━━━━━ Dataset excerpts ━━━━━

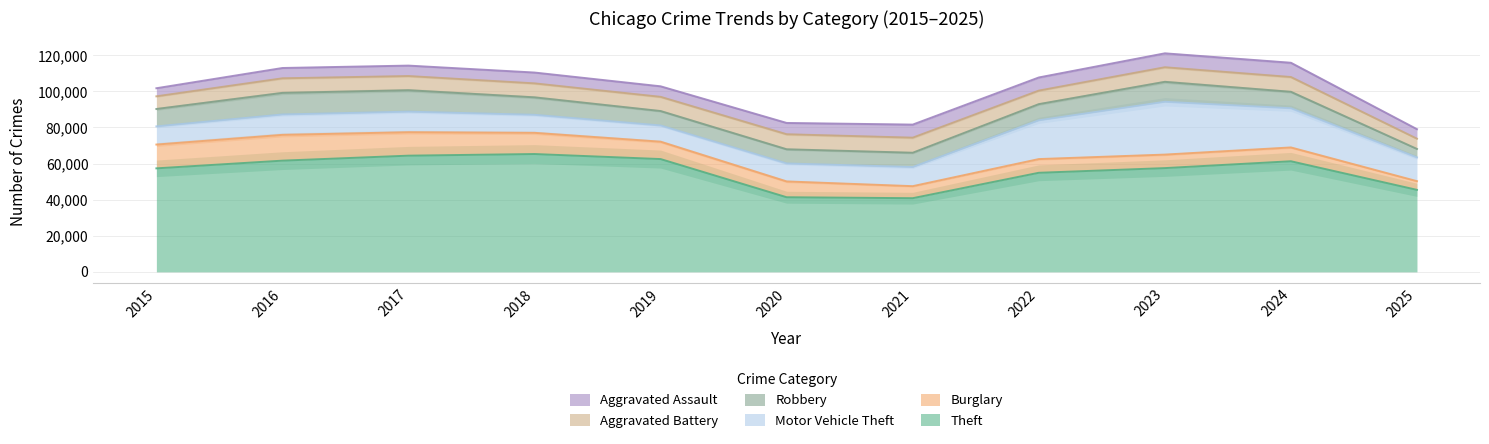

At which label does Aggravated Assault reach its peak?

2024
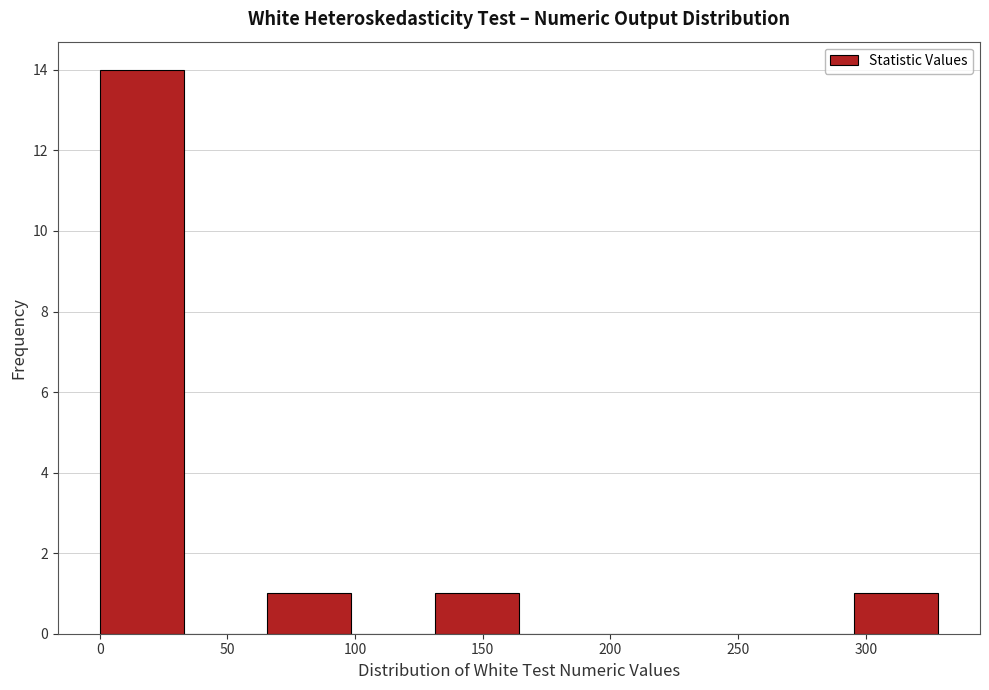

Over which range of the x-axis is the bar tallest?

0 to 35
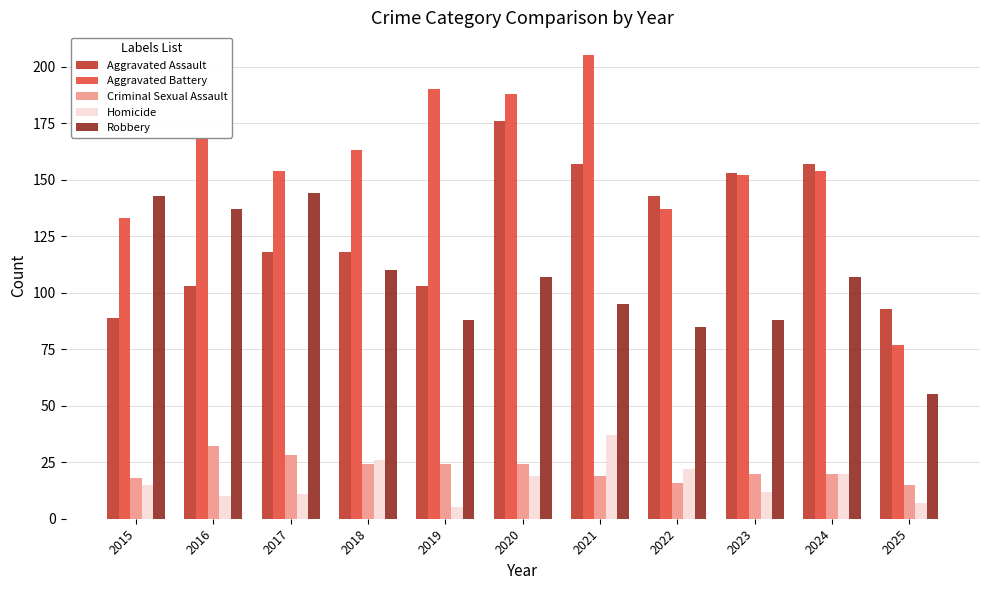

How many data points does each series have?

11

━━━━━

Render the records above as a Markdown table with the columns Row and Line: number each non-blank line in Row and put its text in Line. Skip blank lines and leave out the pictures.

| Row | Line |
|---|---|
| 1 | At which label does Aggravated Assault reach its peak? |
| 2 | 2024 |
| 3 | Over which range of the x-axis is the bar tallest? |
| 4 | 0 to 35 |
| 5 | How many data points does each series have? |
| 6 | 11 |